Larfleeze #21 & #22 I haven’t a whole lot to say about these books really.  If you were a fan of Keith Giffen and J.M Dematteis’ run on Justice League International or in the mini-series Formerly Known as the Justice League you’ll like Larfleeze.  If you are into comic books that are tongue-in-cheek or kooky you’ll like Larfleeze.  If you like your humor falling firmly in the realm of purile and pushing on the boundaries of good taste you will like Larfleeze.  And to be fair I like all of those things.  This is a funny book.  But if you want to read a Lantern book that has any consideration for previous continuity or has a bearing on the future of the GL universe Larfleeze is NOT the book for you.  In issue #21 the keeper of the light of avarice gives a version of his own back-story and even he admits it’s not exactly accurate!  So until DC Comics confirm any different I will take it that this title sits outside of the New 52 DCU.  I prefer to think of it as a bawdy romp for the sake of rompery all alone in its own little world.  And isn’t that how Larfleeze would want it in any case?

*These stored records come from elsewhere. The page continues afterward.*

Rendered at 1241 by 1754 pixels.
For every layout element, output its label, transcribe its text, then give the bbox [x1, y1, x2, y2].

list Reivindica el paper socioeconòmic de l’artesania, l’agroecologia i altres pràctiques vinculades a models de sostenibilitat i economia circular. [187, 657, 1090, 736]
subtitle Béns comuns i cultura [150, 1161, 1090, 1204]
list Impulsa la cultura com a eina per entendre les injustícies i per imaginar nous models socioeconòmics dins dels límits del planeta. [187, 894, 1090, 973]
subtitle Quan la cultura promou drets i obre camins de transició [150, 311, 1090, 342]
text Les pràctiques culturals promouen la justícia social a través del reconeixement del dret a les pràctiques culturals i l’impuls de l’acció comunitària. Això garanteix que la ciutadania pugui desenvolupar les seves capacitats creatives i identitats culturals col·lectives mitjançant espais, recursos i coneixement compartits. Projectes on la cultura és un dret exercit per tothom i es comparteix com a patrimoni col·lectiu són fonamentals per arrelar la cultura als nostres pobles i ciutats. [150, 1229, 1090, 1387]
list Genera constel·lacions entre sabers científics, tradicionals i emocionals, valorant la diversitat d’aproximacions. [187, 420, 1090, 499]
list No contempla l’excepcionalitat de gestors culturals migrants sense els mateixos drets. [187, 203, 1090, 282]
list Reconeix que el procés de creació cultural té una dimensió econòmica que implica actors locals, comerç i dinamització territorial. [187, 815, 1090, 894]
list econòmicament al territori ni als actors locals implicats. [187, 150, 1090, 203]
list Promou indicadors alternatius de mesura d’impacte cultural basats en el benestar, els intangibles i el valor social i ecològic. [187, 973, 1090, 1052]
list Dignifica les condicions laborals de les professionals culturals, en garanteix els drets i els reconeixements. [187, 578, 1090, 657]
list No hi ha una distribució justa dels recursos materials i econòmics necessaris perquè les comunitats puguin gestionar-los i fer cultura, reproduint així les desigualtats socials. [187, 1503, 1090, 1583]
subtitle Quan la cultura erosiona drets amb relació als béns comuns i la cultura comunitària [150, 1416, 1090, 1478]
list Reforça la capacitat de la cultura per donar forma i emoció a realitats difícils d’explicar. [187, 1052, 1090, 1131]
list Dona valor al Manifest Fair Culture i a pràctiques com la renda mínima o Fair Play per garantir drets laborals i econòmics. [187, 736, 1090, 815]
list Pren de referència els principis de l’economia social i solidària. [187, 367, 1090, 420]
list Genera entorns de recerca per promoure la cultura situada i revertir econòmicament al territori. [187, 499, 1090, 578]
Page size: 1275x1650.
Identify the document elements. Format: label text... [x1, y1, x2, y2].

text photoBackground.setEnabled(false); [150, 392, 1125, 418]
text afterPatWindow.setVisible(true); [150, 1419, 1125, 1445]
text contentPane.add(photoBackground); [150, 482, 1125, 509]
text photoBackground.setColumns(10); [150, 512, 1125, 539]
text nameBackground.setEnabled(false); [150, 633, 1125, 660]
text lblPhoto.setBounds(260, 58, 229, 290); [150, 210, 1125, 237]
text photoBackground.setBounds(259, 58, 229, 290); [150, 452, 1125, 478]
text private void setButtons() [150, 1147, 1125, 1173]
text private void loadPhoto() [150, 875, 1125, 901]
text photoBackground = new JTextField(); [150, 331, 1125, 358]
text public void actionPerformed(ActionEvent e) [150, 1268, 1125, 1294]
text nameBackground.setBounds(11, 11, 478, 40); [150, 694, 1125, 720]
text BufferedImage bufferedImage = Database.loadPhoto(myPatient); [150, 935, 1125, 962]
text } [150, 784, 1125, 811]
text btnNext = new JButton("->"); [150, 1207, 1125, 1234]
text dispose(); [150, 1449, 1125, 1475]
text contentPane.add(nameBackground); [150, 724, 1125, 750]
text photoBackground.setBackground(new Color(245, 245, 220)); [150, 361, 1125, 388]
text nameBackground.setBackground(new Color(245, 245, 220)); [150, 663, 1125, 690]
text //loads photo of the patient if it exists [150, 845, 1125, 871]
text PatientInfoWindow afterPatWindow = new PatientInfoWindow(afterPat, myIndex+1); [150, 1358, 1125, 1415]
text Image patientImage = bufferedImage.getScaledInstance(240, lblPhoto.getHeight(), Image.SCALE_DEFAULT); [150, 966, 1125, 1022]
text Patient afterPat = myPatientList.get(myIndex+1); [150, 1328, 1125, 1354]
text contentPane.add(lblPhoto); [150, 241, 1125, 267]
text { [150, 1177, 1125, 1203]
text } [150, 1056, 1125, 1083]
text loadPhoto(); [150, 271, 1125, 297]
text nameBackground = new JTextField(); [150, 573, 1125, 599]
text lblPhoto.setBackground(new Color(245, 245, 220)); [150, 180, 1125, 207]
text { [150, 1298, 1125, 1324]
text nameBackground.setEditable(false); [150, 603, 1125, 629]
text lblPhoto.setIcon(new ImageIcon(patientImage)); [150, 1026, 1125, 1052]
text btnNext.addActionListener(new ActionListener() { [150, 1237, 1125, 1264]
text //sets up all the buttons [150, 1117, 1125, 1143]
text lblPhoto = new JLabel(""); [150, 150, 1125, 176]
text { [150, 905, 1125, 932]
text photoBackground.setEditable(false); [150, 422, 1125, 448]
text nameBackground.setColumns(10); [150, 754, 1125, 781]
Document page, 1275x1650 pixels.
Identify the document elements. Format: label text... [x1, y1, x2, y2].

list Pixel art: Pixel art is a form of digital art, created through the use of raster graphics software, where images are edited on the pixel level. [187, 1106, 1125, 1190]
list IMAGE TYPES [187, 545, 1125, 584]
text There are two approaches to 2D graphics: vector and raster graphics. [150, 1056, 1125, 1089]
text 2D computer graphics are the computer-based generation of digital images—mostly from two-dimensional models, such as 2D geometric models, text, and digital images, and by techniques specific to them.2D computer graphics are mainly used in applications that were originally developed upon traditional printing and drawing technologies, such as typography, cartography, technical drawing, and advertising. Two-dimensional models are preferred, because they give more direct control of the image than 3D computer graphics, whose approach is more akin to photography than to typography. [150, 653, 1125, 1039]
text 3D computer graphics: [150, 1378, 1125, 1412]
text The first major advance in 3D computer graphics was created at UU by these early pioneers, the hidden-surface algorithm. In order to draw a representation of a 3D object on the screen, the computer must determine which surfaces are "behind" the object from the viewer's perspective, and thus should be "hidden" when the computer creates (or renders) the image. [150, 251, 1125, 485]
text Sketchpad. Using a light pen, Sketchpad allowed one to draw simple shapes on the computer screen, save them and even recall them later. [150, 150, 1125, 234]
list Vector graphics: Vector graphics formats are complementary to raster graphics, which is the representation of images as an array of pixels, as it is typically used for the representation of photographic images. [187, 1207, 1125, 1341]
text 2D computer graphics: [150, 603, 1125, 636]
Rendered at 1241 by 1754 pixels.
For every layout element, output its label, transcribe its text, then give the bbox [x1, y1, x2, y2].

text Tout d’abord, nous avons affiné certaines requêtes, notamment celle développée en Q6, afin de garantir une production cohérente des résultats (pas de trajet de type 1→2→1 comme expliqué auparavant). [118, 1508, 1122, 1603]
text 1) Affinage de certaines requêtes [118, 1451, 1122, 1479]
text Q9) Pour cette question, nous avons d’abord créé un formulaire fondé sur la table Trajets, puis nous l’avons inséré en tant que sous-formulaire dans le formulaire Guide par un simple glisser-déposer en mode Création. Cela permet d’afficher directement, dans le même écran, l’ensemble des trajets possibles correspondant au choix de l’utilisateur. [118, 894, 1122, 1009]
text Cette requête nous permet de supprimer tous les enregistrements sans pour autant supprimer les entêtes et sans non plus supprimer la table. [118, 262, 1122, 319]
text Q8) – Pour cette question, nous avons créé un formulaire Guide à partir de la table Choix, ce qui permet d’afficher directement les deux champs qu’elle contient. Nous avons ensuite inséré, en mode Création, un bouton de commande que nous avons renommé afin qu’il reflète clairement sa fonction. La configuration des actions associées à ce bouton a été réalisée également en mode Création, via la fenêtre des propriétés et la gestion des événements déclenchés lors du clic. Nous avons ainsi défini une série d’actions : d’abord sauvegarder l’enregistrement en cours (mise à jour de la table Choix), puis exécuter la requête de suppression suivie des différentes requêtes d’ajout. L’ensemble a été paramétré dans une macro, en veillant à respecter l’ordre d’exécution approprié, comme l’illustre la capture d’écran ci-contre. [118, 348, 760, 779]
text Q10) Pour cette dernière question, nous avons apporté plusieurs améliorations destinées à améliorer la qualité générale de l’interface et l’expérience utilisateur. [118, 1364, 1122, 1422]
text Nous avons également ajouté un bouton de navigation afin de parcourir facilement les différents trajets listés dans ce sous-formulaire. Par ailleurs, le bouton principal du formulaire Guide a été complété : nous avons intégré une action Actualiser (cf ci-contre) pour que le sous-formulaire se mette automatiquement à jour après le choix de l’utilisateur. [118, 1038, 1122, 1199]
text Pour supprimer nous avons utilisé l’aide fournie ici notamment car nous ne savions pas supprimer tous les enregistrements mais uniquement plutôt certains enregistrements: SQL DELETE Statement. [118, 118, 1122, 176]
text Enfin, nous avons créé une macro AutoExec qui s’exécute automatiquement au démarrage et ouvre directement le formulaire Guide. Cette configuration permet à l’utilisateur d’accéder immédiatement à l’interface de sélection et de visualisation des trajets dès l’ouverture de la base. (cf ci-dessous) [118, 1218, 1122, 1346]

If you’re hoping to read a version of Larfleeze that pays its dues to Geoff Johns’ original ‘Agent Orange’ storyline you are better off sticking with Green Lantern #21 and #22 and leaving the revelry to somebody with a bit less nerd in their DNA…

So there you have it.  The rookies have landed and bar none they have made their mark on Green Lantern in one way or another.  And although there may be a few teething problems while writers and artists get to know their subjects in the same depth as many of us have had the pleasure of for a good many years, I think it is safe to say that the that the legacy of Green Lantern is in a safe hands. Big, green safe hands.